— BRIEF —
Please repeat exactly the lines below from the one containing "right eye: (229, 378)" down to the one containing "left knee: (182, 768)", both included, and nothing else.

— EXERCISE DATA —
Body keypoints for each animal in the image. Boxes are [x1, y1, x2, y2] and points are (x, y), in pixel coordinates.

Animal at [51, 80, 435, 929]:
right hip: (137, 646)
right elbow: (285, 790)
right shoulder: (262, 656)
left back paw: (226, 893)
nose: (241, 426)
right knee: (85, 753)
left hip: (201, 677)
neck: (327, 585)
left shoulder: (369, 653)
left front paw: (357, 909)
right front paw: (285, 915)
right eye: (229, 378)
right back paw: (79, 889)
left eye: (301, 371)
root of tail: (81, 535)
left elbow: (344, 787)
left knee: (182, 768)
---
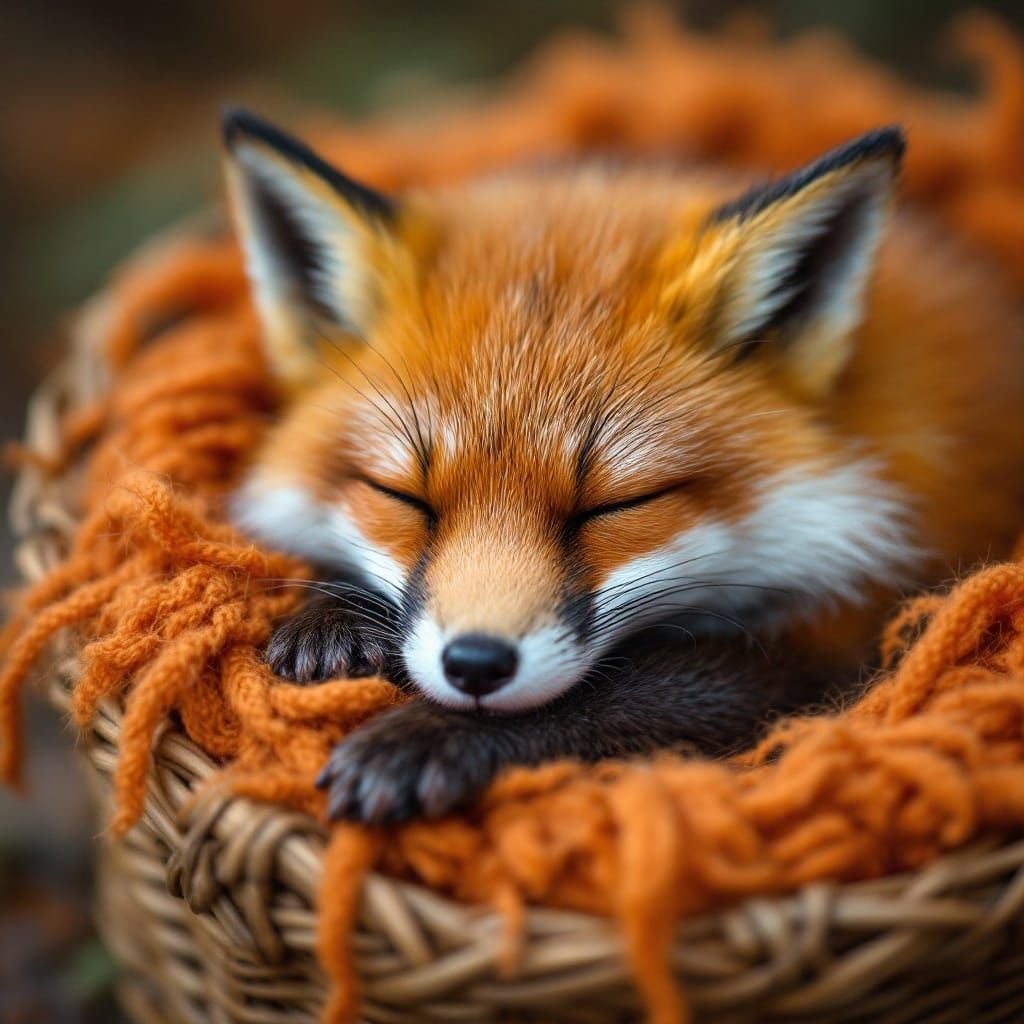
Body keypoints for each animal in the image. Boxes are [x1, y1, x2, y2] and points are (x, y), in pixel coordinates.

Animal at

— REPLY —
right eye: (229, 378)
right back paw: (79, 889)
left eye: (301, 371)
root of tail: (81, 535)
left elbow: (344, 787)
left knee: (182, 768)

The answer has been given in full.